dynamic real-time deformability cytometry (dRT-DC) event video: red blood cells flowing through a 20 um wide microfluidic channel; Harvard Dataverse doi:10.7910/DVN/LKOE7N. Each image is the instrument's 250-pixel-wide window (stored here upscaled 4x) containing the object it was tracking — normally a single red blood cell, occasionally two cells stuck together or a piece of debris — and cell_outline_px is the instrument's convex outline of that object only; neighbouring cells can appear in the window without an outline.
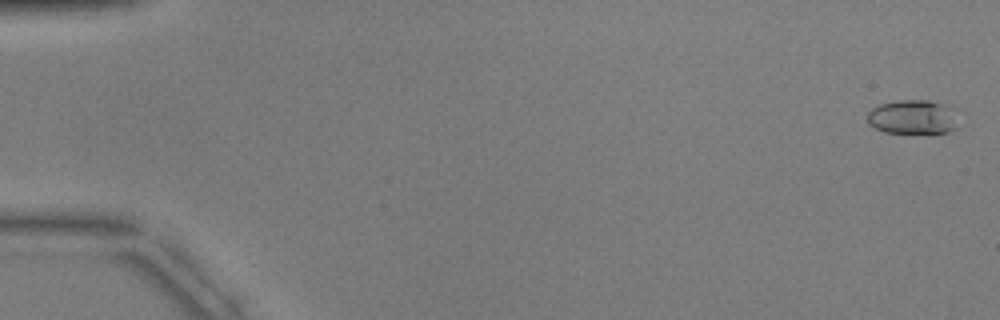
{"species": "common noctule bat (a hibernating species)", "species_latin": "Nyctalus noctula", "temperature_condition": "warm", "stored_images_in_passage": 7, "camera_frame_rate_fps": 3000, "um_per_image_px": 0.085, "animal": {"sex": "male", "body_mass_g": 17.9, "forearm_length_mm": 54.2}, "frame": {"image": 1, "passage_image": 1, "time_ms": 0.0, "image_size_px": [1000, 320], "cell_outline_px": [[956, 128], [948, 132], [884, 132], [868, 124], [868, 112], [872, 108], [880, 104], [896, 100], [928, 100], [940, 104], [948, 108]], "centroid_in_image_um": [77.45, 9.94], "position_along_channel_um": 7.5, "area_um2": 17.34}}
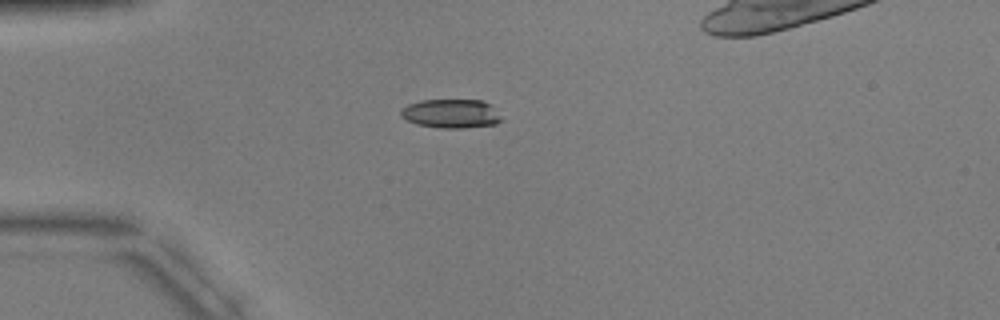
{"frame": {"image": 2, "passage_image": 5, "time_ms": 4.667, "image_size_px": [1000, 320], "cell_outline_px": [[504, 120], [496, 124], [464, 128], [440, 128], [416, 124], [400, 116], [400, 112], [408, 104], [420, 100], [484, 100], [492, 104]], "centroid_in_image_um": [38.4, 9.65], "position_along_channel_um": 46.6, "area_um2": 17.17}}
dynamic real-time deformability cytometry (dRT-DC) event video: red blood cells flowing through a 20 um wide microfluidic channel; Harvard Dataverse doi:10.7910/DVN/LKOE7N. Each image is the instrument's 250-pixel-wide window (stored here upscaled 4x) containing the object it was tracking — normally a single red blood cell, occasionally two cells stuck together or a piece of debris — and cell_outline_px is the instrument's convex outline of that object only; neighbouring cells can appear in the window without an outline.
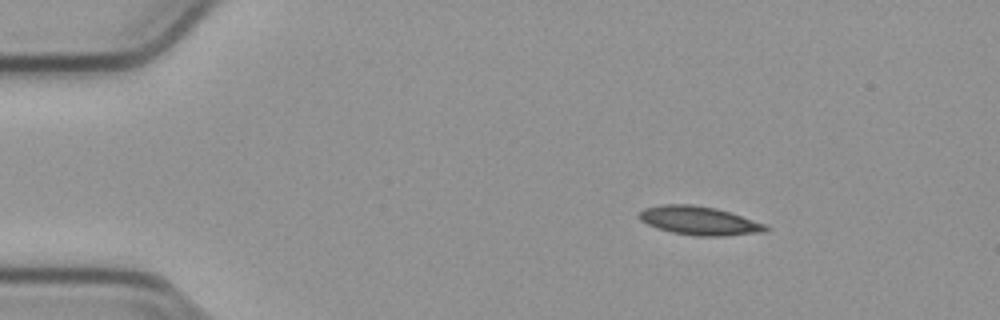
{"species": "common noctule bat (a hibernating species)", "species_latin": "Nyctalus noctula", "temperature_condition": "cold", "stored_images_in_passage": 47, "camera_frame_rate_fps": 3000, "um_per_image_px": 0.085, "animal": {"sex": "male", "body_mass_g": 23.1, "forearm_length_mm": 52.7}, "frame": {"image": 1, "passage_image": 1, "time_ms": 0.0, "image_size_px": [1000, 320], "cell_outline_px": [[768, 228], [764, 232], [724, 236], [696, 236], [672, 232], [648, 224], [640, 220], [640, 212], [644, 208], [660, 204], [692, 204], [716, 208], [768, 224]], "centroid_in_image_um": [59.47, 18.75], "position_along_channel_um": 25.5, "area_um2": 21.04}}
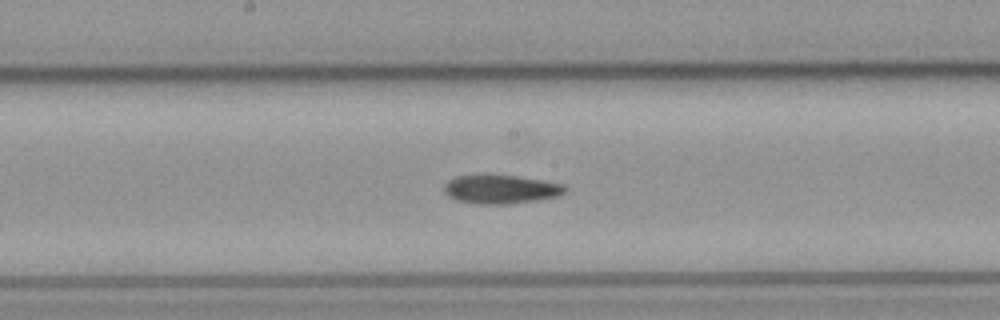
{"frame": {"image": 2, "passage_image": 21, "time_ms": 6.667, "image_size_px": [1000, 320], "cell_outline_px": [[568, 188], [564, 192], [556, 196], [536, 200], [508, 204], [476, 204], [456, 200], [448, 196], [444, 192], [444, 184], [448, 180], [456, 176], [484, 172], [516, 176], [564, 184]], "centroid_in_image_um": [42.49, 16.05], "position_along_channel_um": 205.7, "area_um2": 20.81}}
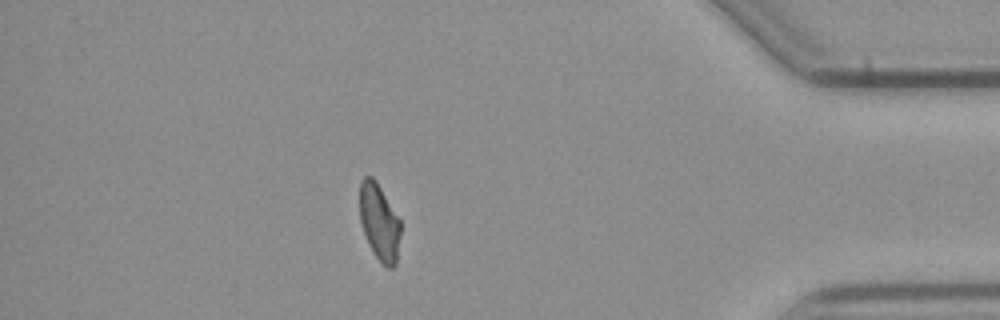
{"frame": {"image": 3, "passage_image": 40, "time_ms": 13.0, "image_size_px": [1000, 320], "cell_outline_px": [[400, 236], [396, 264], [392, 268], [388, 268], [372, 252], [368, 244], [360, 220], [360, 180], [364, 176], [372, 176], [376, 180], [400, 220]], "centroid_in_image_um": [32.24, 18.87], "position_along_channel_um": 403.0, "area_um2": 18.15}}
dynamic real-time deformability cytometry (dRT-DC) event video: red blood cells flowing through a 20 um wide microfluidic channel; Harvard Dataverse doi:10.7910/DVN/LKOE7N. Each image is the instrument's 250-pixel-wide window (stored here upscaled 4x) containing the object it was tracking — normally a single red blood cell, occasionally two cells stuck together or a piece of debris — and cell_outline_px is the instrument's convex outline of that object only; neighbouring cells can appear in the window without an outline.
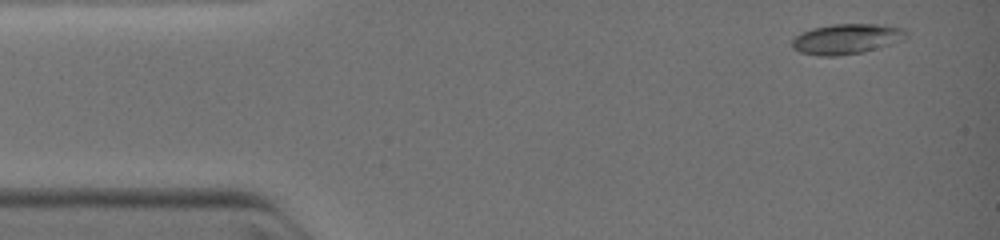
{"species": "common noctule bat (a hibernating species)", "species_latin": "Nyctalus noctula", "temperature_condition": "warm", "stored_images_in_passage": 3, "camera_frame_rate_fps": 3000, "um_per_image_px": 0.085, "animal": {"sex": "female", "body_mass_g": 19.0, "forearm_length_mm": 51.5}, "frame": {"image": 1, "passage_image": 1, "time_ms": 0.0, "image_size_px": [1000, 240], "cell_outline_px": [[908, 36], [904, 40], [864, 52], [836, 56], [820, 56], [800, 52], [792, 48], [792, 40], [800, 32], [812, 28], [832, 24], [880, 24], [904, 28], [908, 32]], "centroid_in_image_um": [71.98, 3.3], "position_along_channel_um": 13.0, "area_um2": 20.35}}
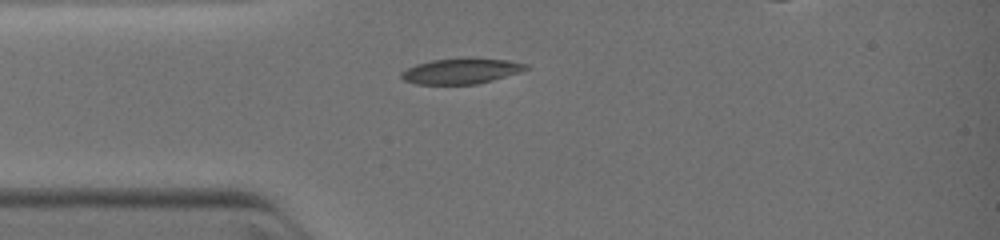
{"frame": {"image": 2, "passage_image": 3, "time_ms": 2.333, "image_size_px": [1000, 240], "cell_outline_px": [[532, 68], [520, 72], [492, 80], [476, 84], [416, 84], [404, 80], [400, 76], [400, 72], [416, 64], [432, 60], [460, 56], [468, 56], [508, 60], [528, 64]], "centroid_in_image_um": [39.23, 6.0], "position_along_channel_um": 45.8, "area_um2": 19.07}}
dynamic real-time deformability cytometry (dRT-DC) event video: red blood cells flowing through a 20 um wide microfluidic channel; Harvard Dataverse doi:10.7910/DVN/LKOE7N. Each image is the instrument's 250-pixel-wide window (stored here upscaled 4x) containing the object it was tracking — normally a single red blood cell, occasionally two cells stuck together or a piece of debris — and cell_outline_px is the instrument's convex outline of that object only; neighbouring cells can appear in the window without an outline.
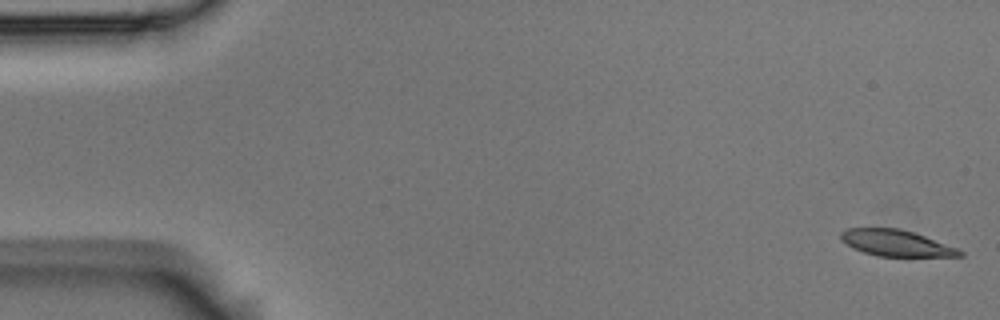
{"species": "Egyptian fruit bat (a non-hibernating species)", "species_latin": "Rousettus aegyptiacus", "temperature_condition": "room temperature", "stored_images_in_passage": 55, "camera_frame_rate_fps": 3000, "um_per_image_px": 0.085, "animal": {"sex": "male"}, "frame": {"image": 1, "passage_image": 1, "time_ms": 0.0, "image_size_px": [1000, 320], "cell_outline_px": [[964, 256], [876, 256], [852, 248], [840, 240], [840, 232], [848, 228], [900, 228], [960, 248], [964, 252]], "centroid_in_image_um": [76.17, 20.66], "position_along_channel_um": 8.8, "area_um2": 18.26}}
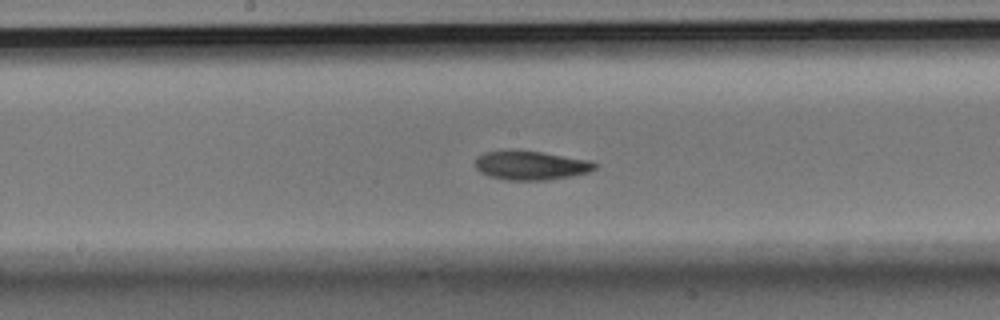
{"frame": {"image": 2, "passage_image": 28, "time_ms": 9.0, "image_size_px": [1000, 320], "cell_outline_px": [[596, 168], [588, 172], [572, 176], [548, 180], [508, 180], [488, 176], [480, 172], [476, 168], [476, 156], [484, 152], [512, 148], [540, 152], [588, 160], [596, 164]], "centroid_in_image_um": [45.05, 14.04], "position_along_channel_um": 203.1, "area_um2": 20.46}}
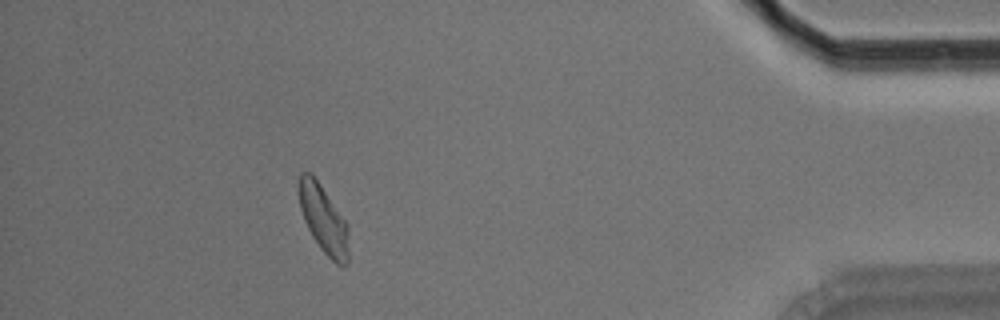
{"frame": {"image": 3, "passage_image": 49, "time_ms": 16.0, "image_size_px": [1000, 320], "cell_outline_px": [[348, 264], [344, 268], [336, 264], [320, 248], [312, 236], [304, 220], [300, 208], [296, 188], [300, 172], [312, 172], [348, 224]], "centroid_in_image_um": [27.47, 18.6], "position_along_channel_um": 407.7, "area_um2": 20.11}, "authors_computed_cell_mechanics": {"area_um2": 19.941, "velocity_mm_per_s": 3.6719, "shape_relaxation_time_tau1_ms": 4.0966, "shape_relaxation_time_tau2_ms": 4.0488, "deformation_change_tau1": 0.145, "deformation_change_tau2": 0.0921}}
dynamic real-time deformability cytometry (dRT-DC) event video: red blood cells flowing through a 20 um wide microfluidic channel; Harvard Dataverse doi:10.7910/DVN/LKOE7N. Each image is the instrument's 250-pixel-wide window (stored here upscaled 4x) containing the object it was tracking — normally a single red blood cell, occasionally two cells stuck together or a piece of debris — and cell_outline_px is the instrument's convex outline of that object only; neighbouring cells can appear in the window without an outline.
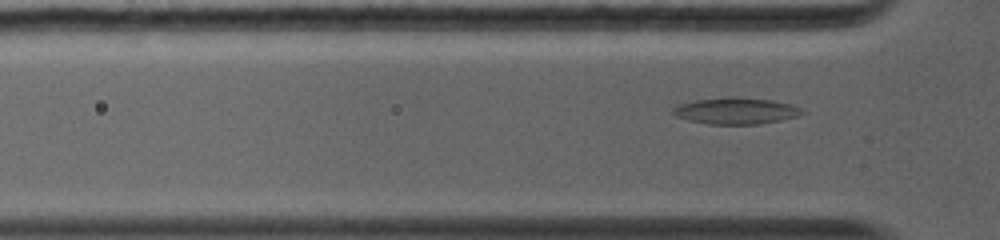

◇ ◇ ◇ ◇ ◇

Reproduce every line precisely as given, omitting all pictures.

◆ **FINAL RESULT**:
dynamic real-time deformability cytometry (dRT-DC) event video: red blood cells flowing through a 20 um wide microfluidic channel; Harvard Dataverse doi:10.7910/DVN/LKOE7N. Each image is the instrument's 250-pixel-wide window (stored here upscaled 4x) containing the object it was tracking — normally a single red blood cell, occasionally two cells stuck together or a piece of debris — and cell_outline_px is the instrument's convex outline of that object only; neighbouring cells can appear in the window without an outline.
{"species": "common noctule bat (a hibernating species)", "species_latin": "Nyctalus noctula", "temperature_condition": "warm", "stored_images_in_passage": 7, "camera_frame_rate_fps": 3000, "um_per_image_px": 0.085, "animal": {"sex": "male", "body_mass_g": 17.9, "forearm_length_mm": 54.2}, "frame": {"image": 1, "passage_image": 1, "time_ms": 0.0, "image_size_px": [1000, 320], "cell_outline_px": [[956, 128], [948, 132], [884, 132], [868, 124], [868, 112], [872, 108], [880, 104], [896, 100], [928, 100], [940, 104], [948, 108]], "centroid_in_image_um": [77.45, 9.94], "position_along_channel_um": 7.5, "area_um2": 17.34}}
{"frame": {"image": 2, "passage_image": 5, "time_ms": 4.667, "image_size_px": [1000, 320], "cell_outline_px": [[504, 120], [496, 124], [464, 128], [440, 128], [416, 124], [400, 116], [400, 112], [408, 104], [420, 100], [484, 100], [492, 104]], "centroid_in_image_um": [38.4, 9.65], "position_along_channel_um": 46.6, "area_um2": 17.17}}
dynamic real-time deformability cytometry (dRT-DC) event video: red blood cells flowing through a 20 um wide microfluidic channel; Harvard Dataverse doi:10.7910/DVN/LKOE7N. Each image is the instrument's 250-pixel-wide window (stored here upscaled 4x) containing the object it was tracking — normally a single red blood cell, occasionally two cells stuck together or a piece of debris — and cell_outline_px is the instrument's convex outline of that object only; neighbouring cells can appear in the window without an outline.
{"species": "common noctule bat (a hibernating species)", "species_latin": "Nyctalus noctula", "temperature_condition": "cold", "stored_images_in_passage": 47, "camera_frame_rate_fps": 3000, "um_per_image_px": 0.085, "animal": {"sex": "male", "body_mass_g": 23.1, "forearm_length_mm": 52.7}, "frame": {"image": 1, "passage_image": 1, "time_ms": 0.0, "image_size_px": [1000, 320], "cell_outline_px": [[768, 228], [764, 232], [724, 236], [696, 236], [672, 232], [648, 224], [640, 220], [640, 212], [644, 208], [660, 204], [692, 204], [716, 208], [768, 224]], "centroid_in_image_um": [59.47, 18.75], "position_along_channel_um": 25.5, "area_um2": 21.04}}
{"frame": {"image": 2, "passage_image": 21, "time_ms": 6.667, "image_size_px": [1000, 320], "cell_outline_px": [[568, 188], [564, 192], [556, 196], [536, 200], [508, 204], [476, 204], [456, 200], [448, 196], [444, 192], [444, 184], [448, 180], [456, 176], [484, 172], [516, 176], [564, 184]], "centroid_in_image_um": [42.49, 16.05], "position_along_channel_um": 205.7, "area_um2": 20.81}}
{"frame": {"image": 3, "passage_image": 40, "time_ms": 13.0, "image_size_px": [1000, 320], "cell_outline_px": [[400, 236], [396, 264], [392, 268], [388, 268], [372, 252], [368, 244], [360, 220], [360, 180], [364, 176], [372, 176], [376, 180], [400, 220]], "centroid_in_image_um": [32.24, 18.87], "position_along_channel_um": 403.0, "area_um2": 18.15}}
dynamic real-time deformability cytometry (dRT-DC) event video: red blood cells flowing through a 20 um wide microfluidic channel; Harvard Dataverse doi:10.7910/DVN/LKOE7N. Each image is the instrument's 250-pixel-wide window (stored here upscaled 4x) containing the object it was tracking — normally a single red blood cell, occasionally two cells stuck together or a piece of debris — and cell_outline_px is the instrument's convex outline of that object only; neighbouring cells can appear in the window without an outline.
{"species": "common noctule bat (a hibernating species)", "species_latin": "Nyctalus noctula", "temperature_condition": "warm", "stored_images_in_passage": 3, "camera_frame_rate_fps": 3000, "um_per_image_px": 0.085, "animal": {"sex": "female", "body_mass_g": 19.0, "forearm_length_mm": 51.5}, "frame": {"image": 1, "passage_image": 1, "time_ms": 0.0, "image_size_px": [1000, 240], "cell_outline_px": [[908, 36], [904, 40], [864, 52], [836, 56], [820, 56], [800, 52], [792, 48], [792, 40], [800, 32], [812, 28], [832, 24], [880, 24], [904, 28], [908, 32]], "centroid_in_image_um": [71.98, 3.3], "position_along_channel_um": 13.0, "area_um2": 20.35}}
{"frame": {"image": 2, "passage_image": 3, "time_ms": 2.333, "image_size_px": [1000, 240], "cell_outline_px": [[532, 68], [520, 72], [492, 80], [476, 84], [416, 84], [404, 80], [400, 76], [400, 72], [416, 64], [432, 60], [460, 56], [468, 56], [508, 60], [528, 64]], "centroid_in_image_um": [39.23, 6.0], "position_along_channel_um": 45.8, "area_um2": 19.07}}
dynamic real-time deformability cytometry (dRT-DC) event video: red blood cells flowing through a 20 um wide microfluidic channel; Harvard Dataverse doi:10.7910/DVN/LKOE7N. Each image is the instrument's 250-pixel-wide window (stored here upscaled 4x) containing the object it was tracking — normally a single red blood cell, occasionally two cells stuck together or a piece of debris — and cell_outline_px is the instrument's convex outline of that object only; neighbouring cells can appear in the window without an outline.
{"species": "Egyptian fruit bat (a non-hibernating species)", "species_latin": "Rousettus aegyptiacus", "temperature_condition": "room temperature", "stored_images_in_passage": 55, "camera_frame_rate_fps": 3000, "um_per_image_px": 0.085, "animal": {"sex": "male"}, "frame": {"image": 1, "passage_image": 1, "time_ms": 0.0, "image_size_px": [1000, 320], "cell_outline_px": [[964, 256], [876, 256], [852, 248], [840, 240], [840, 232], [848, 228], [900, 228], [960, 248], [964, 252]], "centroid_in_image_um": [76.17, 20.66], "position_along_channel_um": 8.8, "area_um2": 18.26}}
{"frame": {"image": 2, "passage_image": 28, "time_ms": 9.0, "image_size_px": [1000, 320], "cell_outline_px": [[596, 168], [588, 172], [572, 176], [548, 180], [508, 180], [488, 176], [480, 172], [476, 168], [476, 156], [484, 152], [512, 148], [540, 152], [588, 160], [596, 164]], "centroid_in_image_um": [45.05, 14.04], "position_along_channel_um": 203.1, "area_um2": 20.46}}
{"frame": {"image": 3, "passage_image": 49, "time_ms": 16.0, "image_size_px": [1000, 320], "cell_outline_px": [[348, 264], [344, 268], [336, 264], [320, 248], [312, 236], [304, 220], [300, 208], [296, 188], [300, 172], [312, 172], [348, 224]], "centroid_in_image_um": [27.47, 18.6], "position_along_channel_um": 407.7, "area_um2": 20.11}, "authors_computed_cell_mechanics": {"area_um2": 19.941, "velocity_mm_per_s": 3.6719, "shape_relaxation_time_tau1_ms": 4.0966, "shape_relaxation_time_tau2_ms": 4.0488, "deformation_change_tau1": 0.145, "deformation_change_tau2": 0.0921}}
dynamic real-time deformability cytometry (dRT-DC) event video: red blood cells flowing through a 20 um wide microfluidic channel; Harvard Dataverse doi:10.7910/DVN/LKOE7N. Each image is the instrument's 250-pixel-wide window (stored here upscaled 4x) containing the object it was tracking — normally a single red blood cell, occasionally two cells stuck together or a piece of debris — and cell_outline_px is the instrument's convex outline of that object only; neighbouring cells can appear in the window without an outline.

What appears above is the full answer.